Lay out the data below as a JSON list of strings, one string per line with blank lines left out, covering only the part from its first line through the line that contains "Observed: 1 h 12 min 54 s".

§ **Available records**
-- Begin --

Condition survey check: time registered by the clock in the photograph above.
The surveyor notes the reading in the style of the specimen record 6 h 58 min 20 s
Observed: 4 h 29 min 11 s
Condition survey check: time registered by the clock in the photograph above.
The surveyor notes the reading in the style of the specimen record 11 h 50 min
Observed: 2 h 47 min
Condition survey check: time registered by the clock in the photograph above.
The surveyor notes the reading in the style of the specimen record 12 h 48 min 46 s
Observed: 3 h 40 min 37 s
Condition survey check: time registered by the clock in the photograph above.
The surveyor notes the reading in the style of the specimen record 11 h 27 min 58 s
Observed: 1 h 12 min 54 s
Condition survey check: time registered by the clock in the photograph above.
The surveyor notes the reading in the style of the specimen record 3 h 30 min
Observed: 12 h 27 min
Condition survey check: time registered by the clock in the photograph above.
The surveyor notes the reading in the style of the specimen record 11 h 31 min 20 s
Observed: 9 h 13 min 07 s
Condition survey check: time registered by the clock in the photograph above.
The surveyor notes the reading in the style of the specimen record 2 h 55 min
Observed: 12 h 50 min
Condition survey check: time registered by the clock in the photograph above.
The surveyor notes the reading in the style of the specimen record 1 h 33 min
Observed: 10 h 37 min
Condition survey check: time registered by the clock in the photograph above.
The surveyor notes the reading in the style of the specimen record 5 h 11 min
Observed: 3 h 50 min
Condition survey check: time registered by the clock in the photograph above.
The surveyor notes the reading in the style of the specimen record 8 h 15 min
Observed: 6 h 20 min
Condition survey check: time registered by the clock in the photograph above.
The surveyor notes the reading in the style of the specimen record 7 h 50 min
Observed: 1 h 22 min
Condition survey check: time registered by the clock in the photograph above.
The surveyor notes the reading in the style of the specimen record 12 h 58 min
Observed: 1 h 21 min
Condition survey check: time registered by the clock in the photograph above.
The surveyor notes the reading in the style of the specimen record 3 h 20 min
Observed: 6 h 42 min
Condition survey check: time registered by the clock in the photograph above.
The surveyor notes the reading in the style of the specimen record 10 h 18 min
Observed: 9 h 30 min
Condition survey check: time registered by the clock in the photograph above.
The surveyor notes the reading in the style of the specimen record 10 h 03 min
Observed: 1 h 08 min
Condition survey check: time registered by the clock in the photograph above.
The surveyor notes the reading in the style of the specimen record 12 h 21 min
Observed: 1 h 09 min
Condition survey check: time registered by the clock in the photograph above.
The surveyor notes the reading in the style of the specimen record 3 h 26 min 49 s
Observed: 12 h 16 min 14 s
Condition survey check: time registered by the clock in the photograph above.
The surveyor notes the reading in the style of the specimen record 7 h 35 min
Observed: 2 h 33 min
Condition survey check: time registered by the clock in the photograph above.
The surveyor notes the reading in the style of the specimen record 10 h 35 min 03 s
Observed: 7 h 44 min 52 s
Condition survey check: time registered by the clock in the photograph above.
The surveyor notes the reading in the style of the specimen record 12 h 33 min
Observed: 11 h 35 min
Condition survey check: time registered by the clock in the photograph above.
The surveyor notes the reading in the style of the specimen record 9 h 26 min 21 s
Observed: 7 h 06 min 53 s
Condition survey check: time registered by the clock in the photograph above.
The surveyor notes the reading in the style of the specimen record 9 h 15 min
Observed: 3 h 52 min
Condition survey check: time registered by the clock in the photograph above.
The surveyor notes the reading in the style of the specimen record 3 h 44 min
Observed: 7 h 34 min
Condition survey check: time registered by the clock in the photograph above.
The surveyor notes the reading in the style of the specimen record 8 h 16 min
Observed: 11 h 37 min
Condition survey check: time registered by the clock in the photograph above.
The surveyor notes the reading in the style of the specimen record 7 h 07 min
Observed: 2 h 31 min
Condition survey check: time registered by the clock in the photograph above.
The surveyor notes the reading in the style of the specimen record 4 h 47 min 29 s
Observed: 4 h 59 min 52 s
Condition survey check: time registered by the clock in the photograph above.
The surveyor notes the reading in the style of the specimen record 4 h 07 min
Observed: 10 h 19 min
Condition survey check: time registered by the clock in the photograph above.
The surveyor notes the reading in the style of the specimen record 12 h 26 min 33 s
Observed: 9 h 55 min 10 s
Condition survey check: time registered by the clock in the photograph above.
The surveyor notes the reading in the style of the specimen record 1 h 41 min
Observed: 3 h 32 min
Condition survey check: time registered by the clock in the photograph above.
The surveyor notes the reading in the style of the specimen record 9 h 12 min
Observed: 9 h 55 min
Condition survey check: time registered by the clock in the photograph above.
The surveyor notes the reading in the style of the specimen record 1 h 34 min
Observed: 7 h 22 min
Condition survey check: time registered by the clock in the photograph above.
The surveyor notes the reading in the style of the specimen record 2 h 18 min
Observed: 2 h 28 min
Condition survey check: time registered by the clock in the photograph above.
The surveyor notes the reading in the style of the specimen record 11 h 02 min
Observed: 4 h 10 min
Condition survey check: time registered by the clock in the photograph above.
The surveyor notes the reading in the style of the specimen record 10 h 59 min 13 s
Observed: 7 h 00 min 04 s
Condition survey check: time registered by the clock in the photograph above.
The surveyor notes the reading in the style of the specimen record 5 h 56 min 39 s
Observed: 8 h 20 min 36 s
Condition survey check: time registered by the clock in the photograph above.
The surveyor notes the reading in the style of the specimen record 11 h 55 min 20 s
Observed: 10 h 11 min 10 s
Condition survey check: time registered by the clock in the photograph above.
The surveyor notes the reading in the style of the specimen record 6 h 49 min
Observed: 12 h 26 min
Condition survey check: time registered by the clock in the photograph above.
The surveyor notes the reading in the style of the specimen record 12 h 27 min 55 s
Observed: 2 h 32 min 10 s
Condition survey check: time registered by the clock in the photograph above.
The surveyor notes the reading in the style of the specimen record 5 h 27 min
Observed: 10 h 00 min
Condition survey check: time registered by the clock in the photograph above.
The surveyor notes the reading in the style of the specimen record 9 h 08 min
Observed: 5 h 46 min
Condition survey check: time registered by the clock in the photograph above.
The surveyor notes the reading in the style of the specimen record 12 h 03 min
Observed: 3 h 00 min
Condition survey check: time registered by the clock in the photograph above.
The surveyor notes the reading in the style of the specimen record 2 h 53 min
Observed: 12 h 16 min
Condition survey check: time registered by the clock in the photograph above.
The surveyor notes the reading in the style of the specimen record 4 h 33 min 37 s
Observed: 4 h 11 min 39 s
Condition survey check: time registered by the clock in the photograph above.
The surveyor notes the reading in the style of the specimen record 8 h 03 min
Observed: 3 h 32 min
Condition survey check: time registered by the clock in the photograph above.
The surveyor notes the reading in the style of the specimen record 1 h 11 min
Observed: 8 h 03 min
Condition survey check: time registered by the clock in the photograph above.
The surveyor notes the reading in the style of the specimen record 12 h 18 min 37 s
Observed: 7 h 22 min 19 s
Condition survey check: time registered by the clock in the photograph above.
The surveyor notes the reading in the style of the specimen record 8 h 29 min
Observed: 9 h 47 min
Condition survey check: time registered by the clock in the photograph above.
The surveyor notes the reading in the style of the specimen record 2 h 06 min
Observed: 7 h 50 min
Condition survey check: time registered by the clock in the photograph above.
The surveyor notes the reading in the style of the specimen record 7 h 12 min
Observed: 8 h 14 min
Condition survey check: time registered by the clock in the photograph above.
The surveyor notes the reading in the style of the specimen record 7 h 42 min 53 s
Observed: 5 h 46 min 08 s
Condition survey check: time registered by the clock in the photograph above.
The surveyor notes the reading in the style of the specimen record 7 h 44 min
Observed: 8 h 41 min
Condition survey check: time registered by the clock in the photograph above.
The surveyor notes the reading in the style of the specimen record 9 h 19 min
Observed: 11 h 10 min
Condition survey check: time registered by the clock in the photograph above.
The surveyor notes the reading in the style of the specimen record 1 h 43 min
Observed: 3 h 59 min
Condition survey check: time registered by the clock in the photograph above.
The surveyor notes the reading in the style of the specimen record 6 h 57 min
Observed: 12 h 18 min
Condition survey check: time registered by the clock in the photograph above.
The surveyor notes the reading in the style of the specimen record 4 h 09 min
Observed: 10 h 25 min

-- End --

§ **Result**
[
  "Condition survey check: time registered by the clock in the photograph above.",
  "The surveyor notes the reading in the style of the specimen record 6 h 58 min 20 s",
  "Observed: 4 h 29 min 11 s",
  "Condition survey check: time registered by the clock in the photograph above.",
  "The surveyor notes the reading in the style of the specimen record 11 h 50 min",
  "Observed: 2 h 47 min",
  "Condition survey check: time registered by the clock in the photograph above.",
  "The surveyor notes the reading in the style of the specimen record 12 h 48 min 46 s",
  "Observed: 3 h 40 min 37 s",
  "Condition survey check: time registered by the clock in the photograph above.",
  "The surveyor notes the reading in the style of the specimen record 11 h 27 min 58 s",
  "Observed: 1 h 12 min 54 s"
]